Salah satu permasalahan yang terjadi di lokasi Geltek Penas ke 15 tahun 2017 di Aceh adalah salinitas tanah. Hasil pengukuran DHL tanah lokasi Geltek kedelai Penas ke-15 di Aceh berkisar antara 6,48−8,91 dS/m. DHL tanah yang diukur dengan portable EC meter (merk Hanna) termasuk kategori tinggi pada kedua lokasi geltek. Masalah yang berpeluang terjadi pada kondisi DHL tanah tinggi adalah tanaman mengalami cekaman salinitas, yang ditandai oleh pertumbuhan terhambat dan gejala klorosis akibat kekahatan hara.
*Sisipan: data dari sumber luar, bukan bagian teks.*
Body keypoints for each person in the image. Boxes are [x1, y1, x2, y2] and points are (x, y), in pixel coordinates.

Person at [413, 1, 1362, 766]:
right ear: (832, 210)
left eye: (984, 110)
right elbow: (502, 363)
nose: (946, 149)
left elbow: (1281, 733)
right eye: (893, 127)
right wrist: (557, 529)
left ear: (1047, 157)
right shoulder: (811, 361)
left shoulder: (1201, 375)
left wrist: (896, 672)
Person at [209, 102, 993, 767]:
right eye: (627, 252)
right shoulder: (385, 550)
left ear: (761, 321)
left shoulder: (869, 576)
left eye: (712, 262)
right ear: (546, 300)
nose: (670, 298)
Salinitas tanah yang tinggi umumnya diikuti oleh pH tanah tinggi, dan hal ini menyebabkan ketersediaan unsur N, P, S, serta unsur mikro Zn dan Mn rendah, efisiensi pemupukan N dan P juga rendah. Gejala kekahatan unsur hara yang dominan adalah kekahatan unsur N, S, P, dan Zn, serta beberapa tanaman menunjukkan gejala kahat Mn. Gejala kekahatan unsur-unsur hara tersebut adalah klorosis pada daun dengan pola yang berbeda-beda, sehingga kekahatan unsur yang kompleks tersebut menyebabkan klorosis pada semua daun. Selain itu, DHL yang tinggi juga menyebabkan tanaman mengalami layu fisiologis karena meningkatnya tekanan osmotik air tanah sehingga penyerapan air terganggu.

Gejala kahat Zn dan mirip gejala kahat Ca (bintik hitam).
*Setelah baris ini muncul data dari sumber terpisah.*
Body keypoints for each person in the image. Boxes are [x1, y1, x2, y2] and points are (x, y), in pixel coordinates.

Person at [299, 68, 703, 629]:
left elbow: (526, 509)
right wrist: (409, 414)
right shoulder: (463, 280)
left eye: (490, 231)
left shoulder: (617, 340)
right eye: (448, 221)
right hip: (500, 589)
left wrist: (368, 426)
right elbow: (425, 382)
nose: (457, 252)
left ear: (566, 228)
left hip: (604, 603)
Gejala kahat Zn dan mirip gejala kahat Ca (bintik hitam).

Gejala layu fisiologis dan kahat P dan S (kiri), Gejala kahat Zn dan Mn (kanan).
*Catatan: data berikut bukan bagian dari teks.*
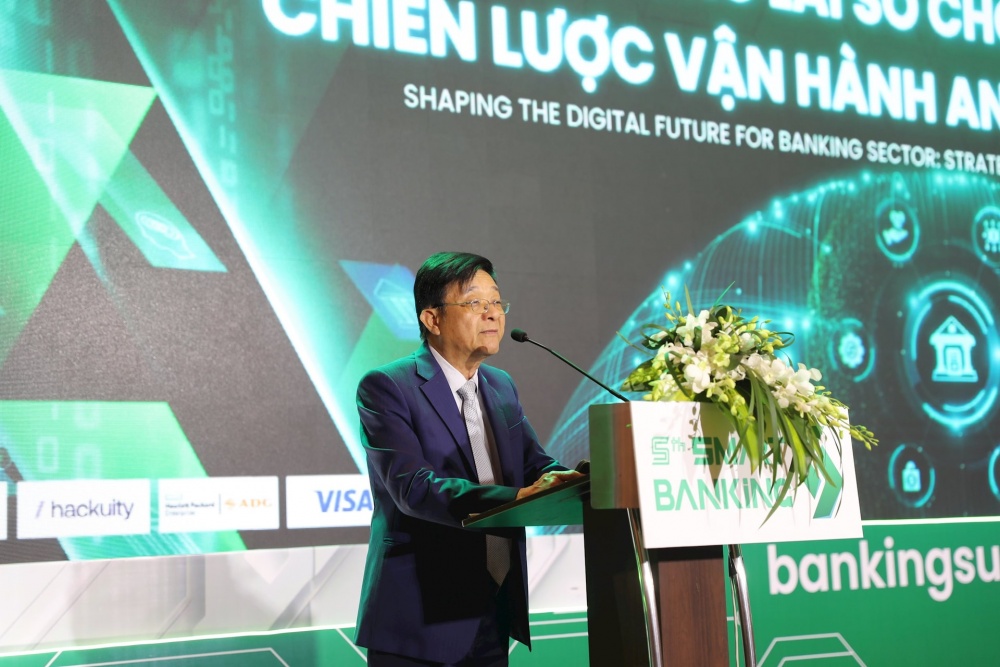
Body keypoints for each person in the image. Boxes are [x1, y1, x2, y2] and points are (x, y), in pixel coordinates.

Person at [354, 251, 583, 666]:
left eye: (496, 301)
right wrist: (514, 498)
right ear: (432, 318)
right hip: (419, 619)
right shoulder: (388, 387)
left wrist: (576, 481)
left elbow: (534, 464)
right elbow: (413, 488)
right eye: (475, 302)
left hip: (493, 611)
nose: (493, 313)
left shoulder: (500, 385)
Gejala layu fisiologis dan kahat P dan S (kiri), Gejala kahat Zn dan Mn (kanan).

Gejala klorosis (kiri), respons positif tanaman kedelai terhadap pemupukan yang diberikan (kanan).

Gejala klorosis (kiri), respons positif tanaman kedelai terhadap pemupukan yang diberikan (kanan).

Pengamatan saat tanaman berumur 16 HST menunjukkan bahwa semua genotip kedelai yang ditanam mengalami klorosis dengan intensitas yang berbeda antar genotip. Berdasarkan vigor pertumbuhan tanaman pada umur 16 HST, genotipe yang menunjukkan vigor paling baik adalah Deja 1, Deja 2, dan Devon 1.

Tindakan yang telah dilakukan untuk mengatasi pengaruh salinitas pada kedelai adalah pemupukan dengan Urea, ZA, dan TSP. Tujuan utama adalah untuk meningkatkan ketersediaan N, S, dan P, serta untuk menurunkan pH tanah agar ketersediaan unsur Zn meningkat. Respons positif tanaman terhadap pemupukan tersebut sudah mulai terlihat pada 4 hari setelah aplikasi, yang ditunjukkan dengan menurunnya tingkat klorosis.